El hombre de la máscara de hierro

El caballo blanco y el caballo negro

—Es sorprendente —dijo entre sí el gascón—; ¡Gourville corriendo alegre por la calle, cuando está casi seguro de que al señor Fouquet le amaga un peligro, y cuando es también casi seguro de que él es quien ha avisado al superintendente por medio de la carta que éste ha rasgado en mil pedazos aquí mismo! ¿Gourville se restriega las manos? señal de que ha hecho algo de provecho. ¿De dónde vendrá? Llega por la calle de las Hierbas. ¿Adónde va a parar esa calle?

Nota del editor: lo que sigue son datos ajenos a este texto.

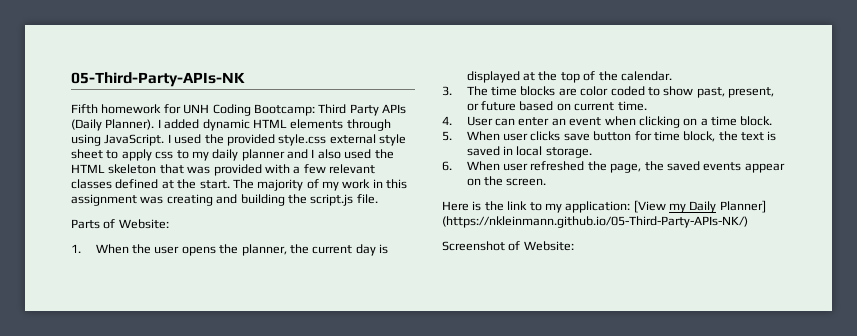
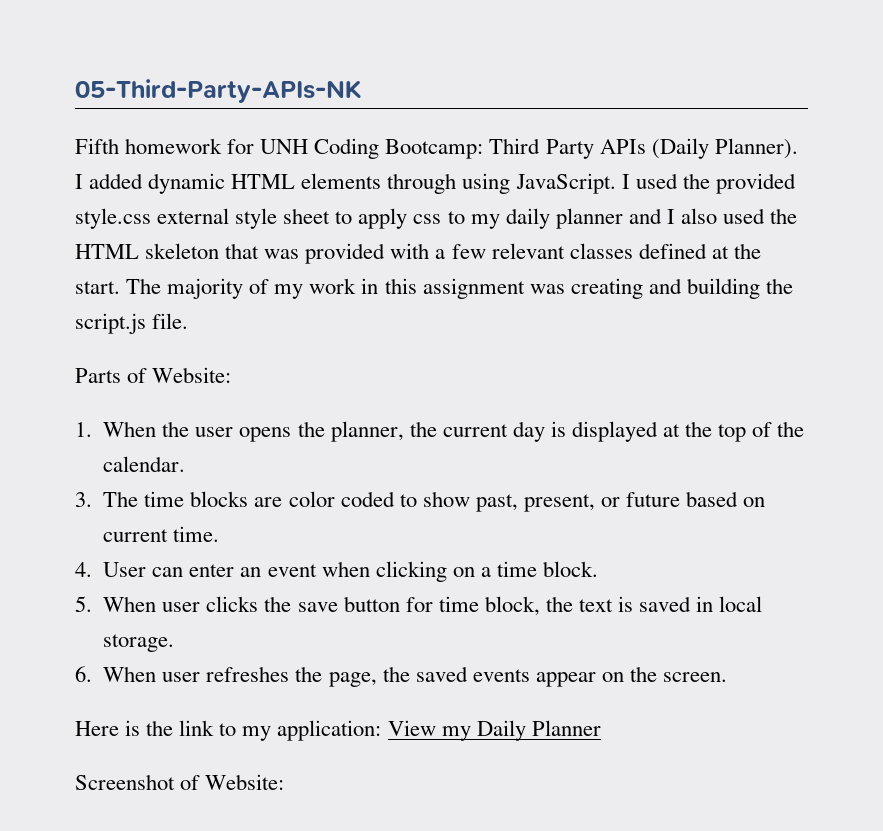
(561, 136) none -> [264,596,292,612] the
[530,161,585,171] refreshed -> [206,666,290,682] refreshes
[633,200,666,213] [View -> [387,720,436,736] View
[719,200,766,213] [442,216,748,228] Planner] (https://nkleinmann.github.io/05-Third-Party-APIs-NK/) -> [531,720,601,736] Planner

D’Artagnan miró por encima de las casas de Nantes, dominadas por el palacio, la línea trazada por las calles, como pudiera haberlo hecho en el plano topográfico; sólo que en vez de un papel extendido, vacío y desierto, el plano viviente se levantaba en relieve con los movimientos, el vocerío y las figuras de personas y cosas. Extramuros se extendía la verde llanura, cerrada por el encendido horizonte y surcada por las azuladas aguas del Loira y por las verdinegras aguas de los pantanos. De las puertas de Nantes partían dos blancos caminos que divergían como dos dedos separados de una mano gigantesca.